President Biden is returning to the Barack Obama playbook of “reforming” municipal police departments by forcing multi-year federal court “consent decrees” down their throats — a strategy that makes it extremely difficult for those departments to hire and retain good officers, or to administer their agencies in accord with the needs of the communities they serve.
Of course, as with everything being undertaken by this Administration, it is all about race and politics, not good policing. Police departments in Minneapolis and Louisville are but the latest recipients of this federal intervention.
It is noteworthy, though not often noted, that both of these cities have been under Democrat Party control for more than three-quarters of a century. One reason why left-wing propagandists, such as Black Lives Matter and the mainstream media fail to note this anomaly, is that it invites the uncomfortable question of how, with Democrats at the helm of these cities for so long, police departments under their purview descended into the alleged hotbed of systemic racism that now warrants federal oversight by the notoriously heavy-handed Civil Rights Division at the Department of Justice.
A key question that should be asked, but of course is not, is what precisely is to be accomplished by Democrat bureaucrats in Washington, D.C. that has not been possible for Democrats locally across nearly eight decades of control.
Investigating and prosecuting real cases of alleged civil rights violations by police officers is a legitimate focus for the Department of Justice, especially in cases for which there is no adequate prosecution by state authorities. Were this the sole focus by the Civil Rights Division, it might constitute an appropriate use of federal law and resources. However, this Administration, just as the Obama Administration before it, instead looks to deploy federal resources as a bludgeon with which to publicly humiliate police as a whole, rather than as a scalpel to delicately remove those few bad apples.
Here is how the scam works. The Justice Department opens a civil rights investigation into a local police department on the pretext that its officers “target” young black men or some other identifiable category. It always is relatively easy to find some “evidence” of civil rights issues on which to file a lawsuit in federal court against the local police department. Justice Department lawyers then leverage that potentially lengthy and costly proceeding to force local departments to consent to legally binding court decrees that place them under federal control for years, in some cases 10 years or more.
Such consent decrees rob local police chiefs and elected city officials of the ability to establish and administer hiring and training programs, and to set priorities that meet the needs of the communities they serve, as opposed to priorities deemed worthy by lawyer-bureaucrats in Washington. With federal monitors looking over the shoulder of every officer in such departments, it is no wonder that individual officers back away from proactive policing and that the departments receive fewer qualified applicants and suffer higher rates of retirement.
What do citizens get for all of this — police departments with fewer and less well-trained officers, whose performance is measured not by local needs, but by the “woke” standards mandated by liberal lawyers and bureaucrats far away in the nation’s capital. Any true reforms that might result from such programs move at the glacial pace favored by bureaucrats not subject to local voters, and whose ultimate goal is to maintain control and their respective budgets as long as possible.
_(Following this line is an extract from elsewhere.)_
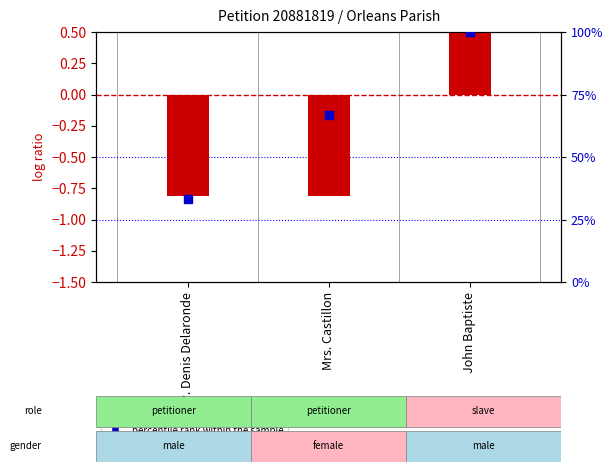

Is the value of percentile rank within the sample at Mrs. Castillon greater than the value of log ratio at John Baptiste?

Yes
This is nothing more than a charade so Democrats in D.C. can make it look like they are taking action to cover decades of failures by local Democrats in city leadership.
Yes, there are problems in America’s law enforcement, and as entities populated by real, fallible human beings, there always will be. However, employing bureaucratically conceived and driven national templates to “solve” deeply complex problems between diverse communities and police, is both foolhardy and ultimately dangerous.
Any meaningful effort to resolve today’s problems in community policing must focus on core fiscal, cultural, and social issues, employing solutions founded on local needs and concerns rather than performative Beltway meddling. In other words, exactly what this Administration does not want.